# Which winter tires to choose...



## OBS3SSION (Oct 1, 2002)

I'll be taking delivery of my 330i in the dead of winter, so I'll want to have some snow tires mounted up on wheels ready for the day I bring her home. Problem is choosing the tire. I'll be mounted them on a set of 16" AT Italia Type 5's, so the tire size is 205/55R16.

My criteria is good dry handling and low road noise while maintaining good bad weather traction and tread wear. Yeah... sounds like I want the "perfect tire"... and I do.

Choice 1: Dunlop Wintersport. Seems to be rated as a great all-around winter tire, and at ~$90 each, how can you go wrong?

Choice 2: Toyo Garit HT. I've always liked the other Toyo tires I've had, and Toyo always seems to be rated high as a brand, but for between $120-140 each, are they worth it?

Choice 3: I don't have any other choices... yet.


----------



## geomax (Dec 22, 2001)

Is the AT Italia Type 5's the one 16" wheel that will fit a 330?

Dunlop Winter Sport M2, Blizzaks, Alpins - they're all good. A lot of 330 owners here tend to favor the 225/45/17 Blizzak LM-22 though....But you're out in Western MA, so I imagine you're looking for Max snow/ice traction?? Where will you be driving the most?


----------



## Mystikal (Dec 20, 2001)

I was about to post the Consumer Reports article, but when I opened the thread I noticed that you had already seen and replied to it.
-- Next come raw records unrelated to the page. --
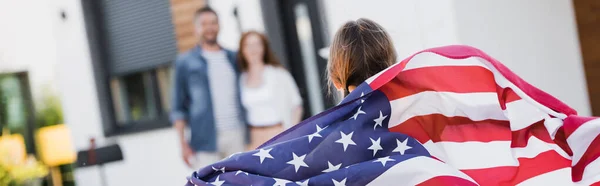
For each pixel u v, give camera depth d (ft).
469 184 7.27
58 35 25.61
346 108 7.73
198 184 7.80
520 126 8.14
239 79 19.66
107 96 25.08
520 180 7.90
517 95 8.16
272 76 19.26
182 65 20.01
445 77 7.85
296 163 7.61
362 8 17.43
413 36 16.14
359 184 7.39
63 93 25.84
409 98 7.84
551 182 7.89
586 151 7.93
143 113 24.71
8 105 34.78
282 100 19.25
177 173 23.45
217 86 19.79
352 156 7.63
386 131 7.77
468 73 7.90
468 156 7.88
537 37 15.85
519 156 8.04
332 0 18.62
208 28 19.76
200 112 19.86
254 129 19.38
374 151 7.66
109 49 24.98
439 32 15.57
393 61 8.13
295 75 21.57
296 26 21.39
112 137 24.86
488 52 15.39
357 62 8.00
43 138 30.07
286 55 21.39
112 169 24.80
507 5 15.66
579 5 15.89
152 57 24.11
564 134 8.20
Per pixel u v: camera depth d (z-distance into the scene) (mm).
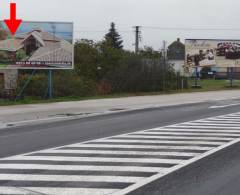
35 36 34531
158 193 9766
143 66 43062
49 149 14820
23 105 29578
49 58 34719
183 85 49250
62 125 21266
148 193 9750
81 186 10250
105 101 33156
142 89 42969
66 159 13203
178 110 28109
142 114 25797
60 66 34875
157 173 11523
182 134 18234
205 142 16328
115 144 15789
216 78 85250
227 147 15352
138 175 11305
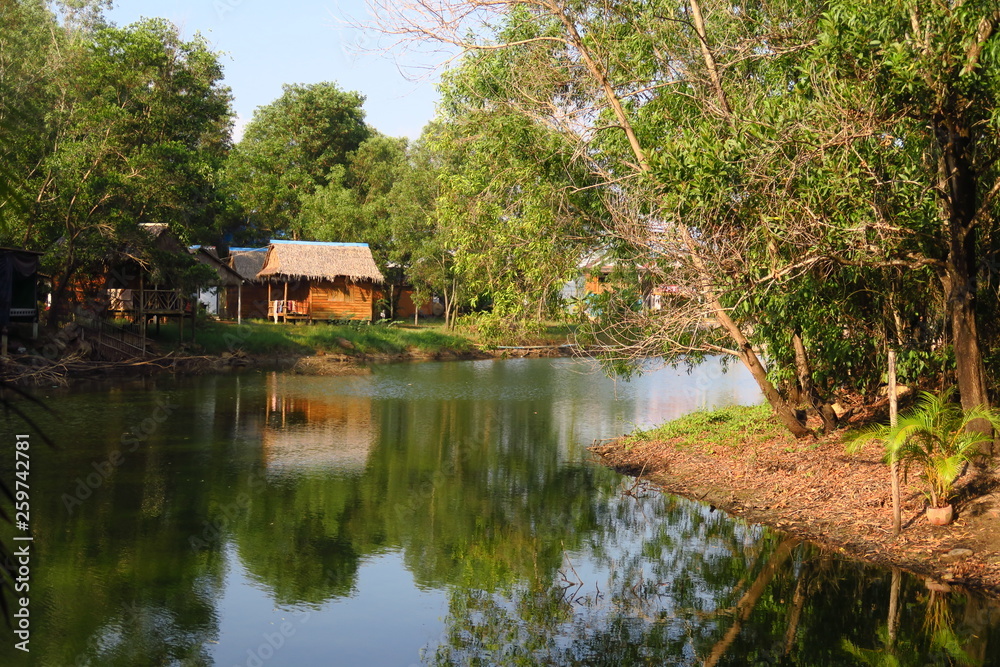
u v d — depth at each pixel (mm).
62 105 31375
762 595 9852
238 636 8828
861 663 7898
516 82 15438
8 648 8414
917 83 9680
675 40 14281
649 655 8273
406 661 8148
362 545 12203
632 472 16859
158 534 12430
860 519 11711
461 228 19016
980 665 7766
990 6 9336
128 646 8555
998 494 10930
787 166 10883
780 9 13453
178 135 38938
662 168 11484
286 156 70750
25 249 28922
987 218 11922
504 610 9703
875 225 10500
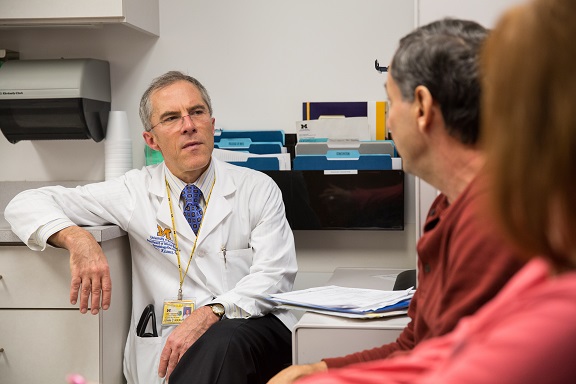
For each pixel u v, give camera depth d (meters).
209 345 2.04
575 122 0.52
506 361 0.54
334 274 2.56
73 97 2.68
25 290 2.28
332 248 2.86
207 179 2.41
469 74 1.17
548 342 0.53
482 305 1.07
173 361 2.08
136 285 2.44
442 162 1.23
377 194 2.71
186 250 2.36
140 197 2.40
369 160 2.70
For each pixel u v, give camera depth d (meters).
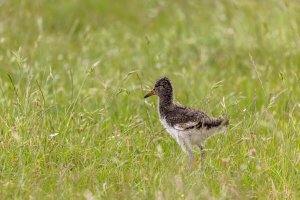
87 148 12.40
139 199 10.70
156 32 21.67
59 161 12.03
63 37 20.73
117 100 14.88
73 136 12.80
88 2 24.23
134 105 15.08
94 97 15.34
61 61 18.45
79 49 19.88
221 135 12.84
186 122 12.09
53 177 11.43
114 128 13.45
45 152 12.24
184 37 20.38
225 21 21.00
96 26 22.34
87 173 11.55
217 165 12.13
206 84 16.88
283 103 14.96
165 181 11.07
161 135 13.34
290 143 12.56
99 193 10.76
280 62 17.84
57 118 13.41
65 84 16.66
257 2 21.12
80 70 17.25
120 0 24.83
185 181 11.26
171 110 12.52
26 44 18.88
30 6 22.75
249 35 19.28
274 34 18.98
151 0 24.34
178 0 23.70
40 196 10.81
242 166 11.55
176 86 16.56
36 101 13.06
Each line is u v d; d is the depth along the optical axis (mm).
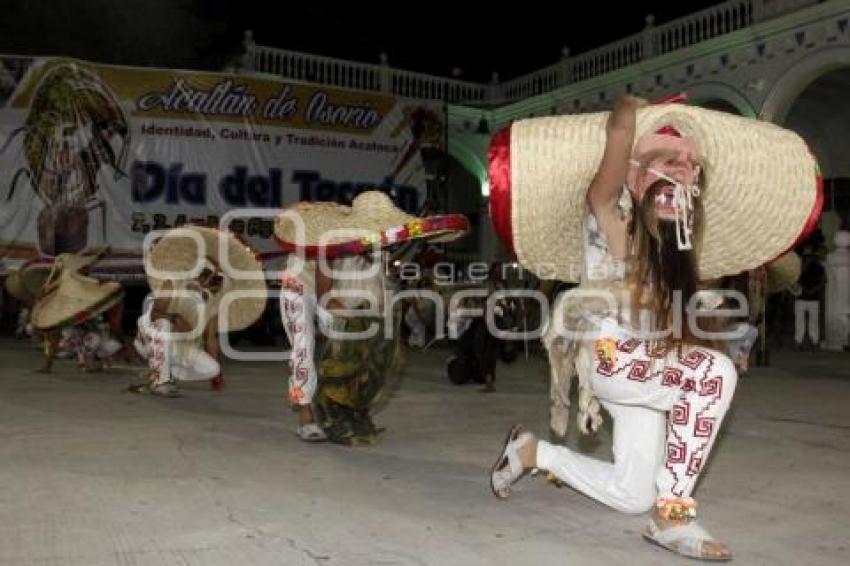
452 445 6086
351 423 6059
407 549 3656
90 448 5695
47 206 15641
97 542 3674
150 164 16141
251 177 16688
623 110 3367
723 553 3555
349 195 17406
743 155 3727
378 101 17625
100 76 15891
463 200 24984
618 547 3746
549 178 3727
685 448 3629
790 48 15359
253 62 19609
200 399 8398
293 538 3771
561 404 4359
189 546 3641
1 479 4770
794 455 5785
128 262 16031
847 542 3885
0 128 15445
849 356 13930
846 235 15492
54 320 10102
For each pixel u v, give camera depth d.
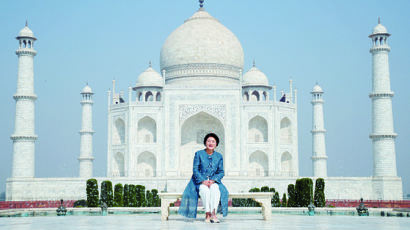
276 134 99.06
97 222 21.75
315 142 106.38
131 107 99.81
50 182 87.38
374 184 87.06
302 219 24.31
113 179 88.12
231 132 99.00
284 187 87.88
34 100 92.44
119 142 103.88
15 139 89.88
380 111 89.00
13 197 86.50
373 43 91.94
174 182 87.25
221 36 110.94
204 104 99.75
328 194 87.19
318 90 107.38
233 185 87.38
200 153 21.38
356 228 17.52
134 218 26.19
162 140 99.25
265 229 16.73
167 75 111.25
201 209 34.84
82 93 107.94
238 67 112.12
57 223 21.00
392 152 88.25
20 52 91.69
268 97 109.56
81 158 106.06
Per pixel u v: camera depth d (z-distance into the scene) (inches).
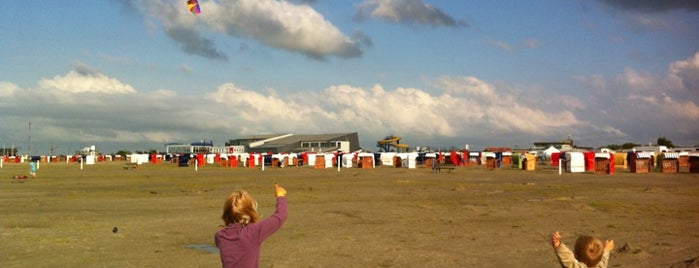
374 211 866.8
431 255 501.7
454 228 673.0
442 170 2571.4
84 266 465.7
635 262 458.3
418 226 693.9
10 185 1592.0
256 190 1352.1
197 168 3068.4
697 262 442.0
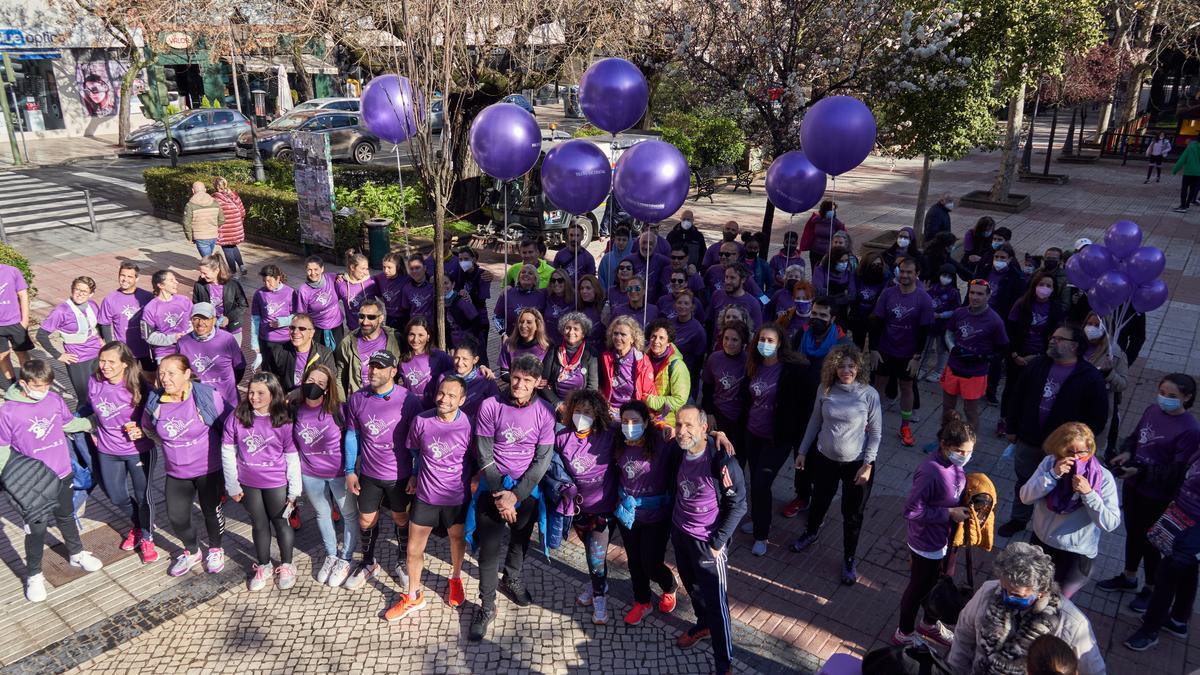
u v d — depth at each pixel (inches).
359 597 230.8
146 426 226.2
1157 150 945.5
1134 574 229.1
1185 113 1099.9
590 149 280.1
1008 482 295.4
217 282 356.2
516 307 318.3
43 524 224.2
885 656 145.8
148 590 233.8
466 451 211.3
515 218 616.7
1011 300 355.9
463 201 654.5
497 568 219.8
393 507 225.8
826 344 264.4
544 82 621.0
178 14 629.9
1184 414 207.3
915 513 194.4
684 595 233.9
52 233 668.1
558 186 281.0
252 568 243.1
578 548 258.4
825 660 208.2
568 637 215.6
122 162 1008.9
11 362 365.4
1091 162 1128.2
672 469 200.5
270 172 757.9
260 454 219.8
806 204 343.3
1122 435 331.6
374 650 209.6
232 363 278.5
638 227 636.7
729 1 430.0
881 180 983.6
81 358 321.1
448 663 205.5
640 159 263.4
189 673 201.5
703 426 188.9
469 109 625.3
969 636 155.6
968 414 311.9
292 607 226.2
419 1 291.7
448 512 212.8
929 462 194.7
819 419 232.2
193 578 238.8
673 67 593.0
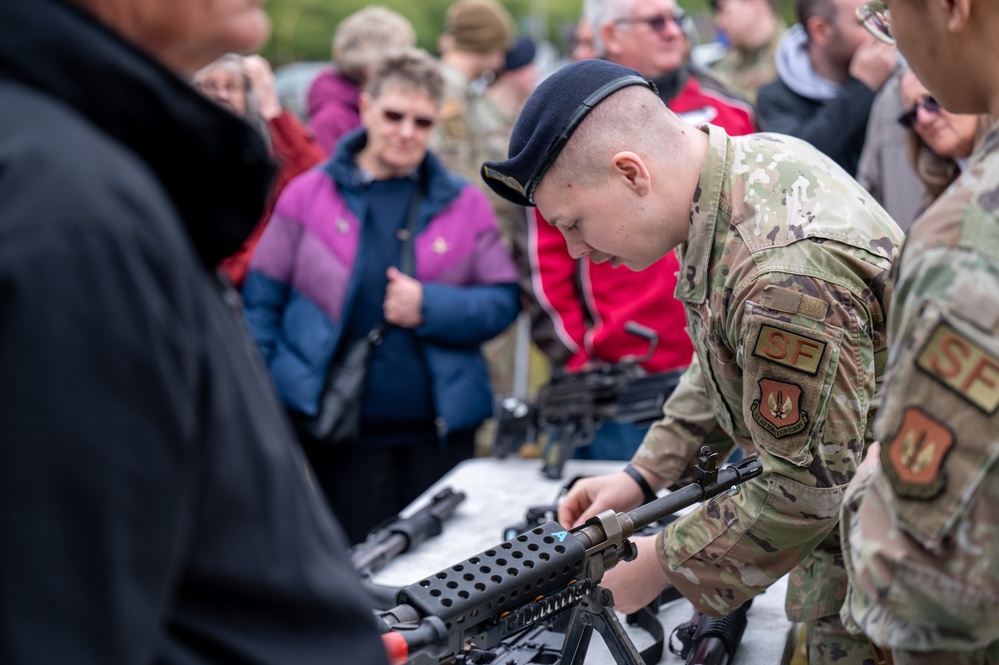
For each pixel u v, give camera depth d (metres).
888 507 1.04
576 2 15.95
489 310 3.20
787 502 1.48
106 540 0.70
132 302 0.72
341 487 3.18
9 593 0.69
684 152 1.58
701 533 1.57
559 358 3.20
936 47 1.06
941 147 2.59
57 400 0.70
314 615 0.86
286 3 14.22
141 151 0.80
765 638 1.88
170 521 0.74
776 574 1.54
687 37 3.64
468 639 1.29
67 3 0.79
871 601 1.07
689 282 1.60
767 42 4.80
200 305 0.79
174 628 0.80
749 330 1.46
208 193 0.84
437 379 3.12
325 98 4.59
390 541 2.24
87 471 0.70
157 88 0.79
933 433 0.98
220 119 0.81
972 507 0.97
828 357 1.42
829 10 3.58
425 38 15.74
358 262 3.09
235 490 0.81
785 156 1.54
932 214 1.02
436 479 3.22
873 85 3.50
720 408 1.72
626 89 1.58
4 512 0.69
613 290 3.13
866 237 1.46
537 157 1.60
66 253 0.71
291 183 3.22
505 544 1.38
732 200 1.52
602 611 1.45
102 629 0.70
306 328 3.08
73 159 0.74
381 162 3.16
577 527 1.45
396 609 1.25
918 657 1.09
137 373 0.72
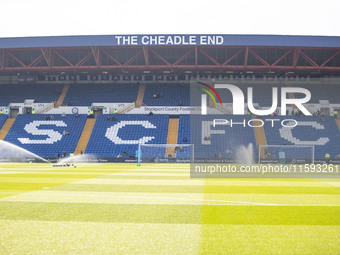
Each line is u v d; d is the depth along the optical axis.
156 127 56.09
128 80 65.81
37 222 7.49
FWIW, I absolutely love my Pirelli 210 Snowsports, and was out pushing the E30 for the past couple days with Nokian NRW's on, and they grip about 250% better in the wet than the summer setup, which are Bridgestone RE930's. Now, the funny thing is they grip in the dry better too. :yikes: Same kind of deal with my E46, the Pirelli 210's grip _almost_ as well as the Contisports in the summer, and that disadvantage is most likely due to the siginificant size difference (195/65/15 vs. 225/50/16) than the tire itself. These new generation winters are incredible! :thumbup:


----------



## Ack (Mar 16, 2002)

I've had the Blizzak LM-22's (225/45/17's) on my car the last two weeks. No snow yet but the dry and wet handling are pretty damn good for a winter tire. The road noise is about the same as my Contisports. They don't grip as well as the Conti's in the dry but at least feel like they handle better in the wet.


----------



## nate (Dec 24, 2001)

My winter tires grip great dry and wet :angel: :angel:


----------



## OBS3SSION (Oct 1, 2002)

nate328Ci said:


> *My winter tires grip great dry and wet :angel: :angel: *


Thank you for rubbing that in!!! 

I guess these Toyo Garit HT's are pretty new. Anyone seen a review on them, or know anyone who's tried them out?


----------



## geomax (Dec 22, 2001)

OBS3SSION said:


> *
> 
> Thank you for rubbing that in!!!
> 
> I guess these Toyo Garit HT's are pretty new. Anyone seen a review on them, or know anyone who's tried them out? *


Here's a few:

1010Tires.com


----------



## jderry (Sep 24, 2002)

*another vote...*

for the LM-22's -- handle great. The Blizzak WS-50's are pure, pure, winter tires. However, those will wear quickly in dryer conditions. I think the LM-22's are a good balance. Extremely good in wet/snow (2-3 inches...if you are driving around in higher accumulations, you shouldn't be driving the bimmer...  ).... on ice, luckily, haven't had to REALLY test their abilities (freezing rain but not sticking)....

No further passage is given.